Social Democrat Foreign Minister Frank-Walter Steinmeier told the Süddeutsche that raising questions about EU freedom of movement "hurts Germany and hurts Europe." Steinmeier called rights to move freely between EU countries - which are only valid if a citizen can find work within 90 days of arrival – an "indispensable part of European integration," from which Germany "has surely profited much more than others."

CSU points to prior coalition deal

Bavarian State Premier Horst Seehofer, speaking to mass-circulation daily Bild, described the criticisms from the Social Democrats as "absurd." He also said that the new German coalition had agreed to send home any EU migrants found to have claimed state welfare during their 90-day period seeking work. Seehofer's party ally Markus Ferber, the CSU's chairman at the European Parliament, said this agreement complied with EU laws.

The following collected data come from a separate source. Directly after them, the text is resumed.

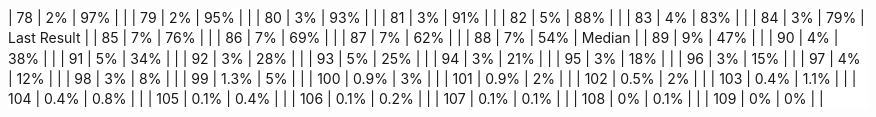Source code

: | 78 | 2% | 97% |  |
| 79 | 2% | 95% |  |
| 80 | 3% | 93% |  |
| 81 | 3% | 91% |  |
| 82 | 5% | 88% |  |
| 83 | 4% | 83% |  |
| 84 | 3% | 79% | Last Result |
| 85 | 7% | 76% |  |
| 86 | 7% | 69% |  |
| 87 | 7% | 62% |  |
| 88 | 7% | 54% | Median |
| 89 | 9% | 47% |  |
| 90 | 4% | 38% |  |
| 91 | 5% | 34% |  |
| 92 | 3% | 28% |  |
| 93 | 5% | 25% |  |
| 94 | 3% | 21% |  |
| 95 | 3% | 18% |  |
| 96 | 3% | 15% |  |
| 97 | 4% | 12% |  |
| 98 | 3% | 8% |  |
| 99 | 1.3% | 5% |  |
| 100 | 0.9% | 3% |  |
| 101 | 0.9% | 2% |  |
| 102 | 0.5% | 2% |  |
| 103 | 0.4% | 1.1% |  |
| 104 | 0.4% | 0.8% |  |
| 105 | 0.1% | 0.4% |  |
| 106 | 0.1% | 0.2% |  |
| 107 | 0.1% | 0.1% |  |
| 108 | 0% | 0.1% |  |
| 109 | 0% | 0% |  |
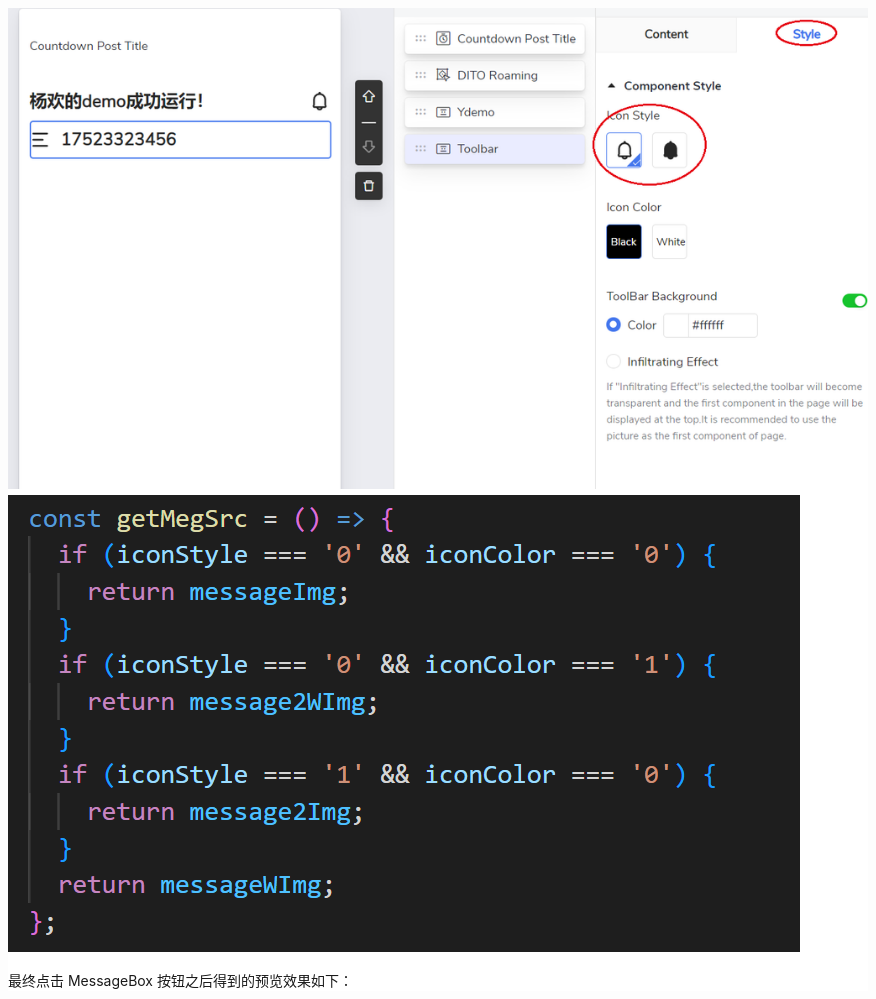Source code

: ![img](pageBuilder项目源码阅读笔记/lALPDgCwX-gg6KjNAt7NBR8_1311_734.png)![img](pageBuilder项目源码阅读笔记/lALPDetfaAs_XWLNAcnNAxg_792_457.png)

最终点击 MessageBox 按钮之后得到的预览效果如下：
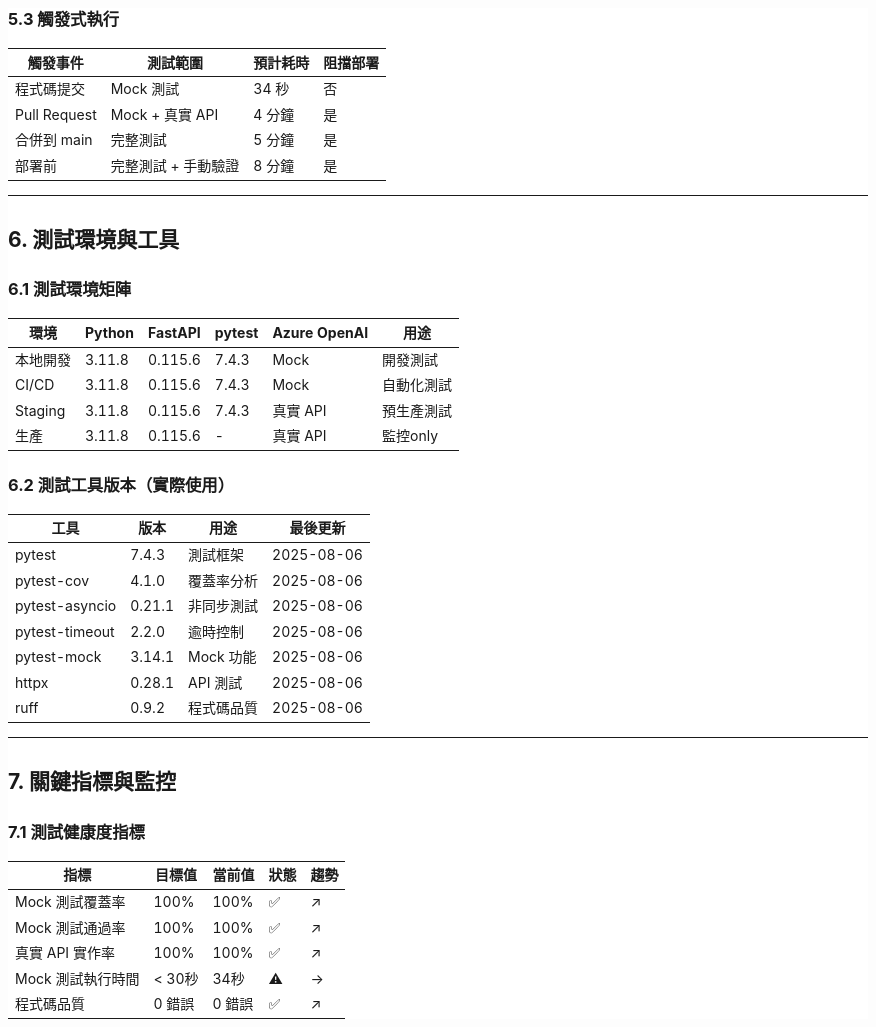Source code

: ### 5.3 觸發式執行
| 觸發事件 | 測試範圍 | 預計耗時 | 阻擋部署 |
|----------|----------|----------|----------|
| 程式碼提交 | Mock 測試 | 34 秒 | 否 |
| Pull Request | Mock + 真實 API | 4 分鐘 | 是 |
| 合併到 main | 完整測試 | 5 分鐘 | 是 |
| 部署前 | 完整測試 + 手動驗證 | 8 分鐘 | 是 |

---

## 6. 測試環境與工具

### 6.1 測試環境矩陣

| 環境 | Python | FastAPI | pytest | Azure OpenAI | 用途 |
|------|--------|---------|--------|--------------|------|
| 本地開發 | 3.11.8 | 0.115.6 | 7.4.3 | Mock | 開發測試 |
| CI/CD | 3.11.8 | 0.115.6 | 7.4.3 | Mock | 自動化測試 |
| Staging | 3.11.8 | 0.115.6 | 7.4.3 | 真實 API | 預生產測試 |
| 生產 | 3.11.8 | 0.115.6 | - | 真實 API | 監控only |

### 6.2 測試工具版本（實際使用）

| 工具 | 版本 | 用途 | 最後更新 |
|------|------|------|----------|
| pytest | 7.4.3 | 測試框架 | 2025-08-06 |
| pytest-cov | 4.1.0 | 覆蓋率分析 | 2025-08-06 |
| pytest-asyncio | 0.21.1 | 非同步測試 | 2025-08-06 |
| pytest-timeout | 2.2.0 | 逾時控制 | 2025-08-06 |
| pytest-mock | 3.14.1 | Mock 功能 | 2025-08-06 |
| httpx | 0.28.1 | API 測試 | 2025-08-06 |
| ruff | 0.9.2 | 程式碼品質 | 2025-08-06 |

---

## 7. 關鍵指標與監控

### 7.1 測試健康度指標
| 指標 | 目標值 | 當前值 | 狀態 | 趨勢 |
|------|--------|--------|------|------|
| Mock 測試覆蓋率 | 100% | 100% | ✅ | ↗️ |
| Mock 測試通過率 | 100% | 100% | ✅ | ↗️ |
| 真實 API 實作率 | 100% | 100% | ✅ | ↗️ |
| Mock 測試執行時間 | < 30秒 | 34秒 | ⚠️ | → |
| 程式碼品質 | 0 錯誤 | 0 錯誤 | ✅ | ↗️ |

"Every EU citizen is permitted to spend 90 days in another member country, in order to seek employment. During this period, they have no right to claim welfare. And they must return home if they fail to find work," Ferber told the Bavarian Augsburger Allgemeine daily on Thursday.

The greater freedom of movement granted to citizens of Romania and Bulgaria has also prompted heated political debate in Britain.

Nine EU members - Austria, Belgium, Britain, France, Germany, Luxembourg, Malta, the Netherlands and Spain - have this year permitted greater freedom of movement for citizens of two of the EU's newest members; Bulgaria and Romania both joined the bloc in 2007. At the time, a condition of their accession was that other EU members could wait seven years before affording the countries similar rights to migration enjoyed elsewhere in the bloc.

Germany's Chambers of Commerce and Industry (DIHK) on Thursday said it approved of the development, shortly after similar statements from the Federation of German Industry (BDI). Germany on Thursday announced its 2013 employment figures, again logging a post-war record for the number of people in work.

Germany's new grand coalition government enjoys a massive majority in the national parliaments because it incorporates the two largest political factions, but it is also liable to suffer more internal stresses than the previous government as it unites political rivals.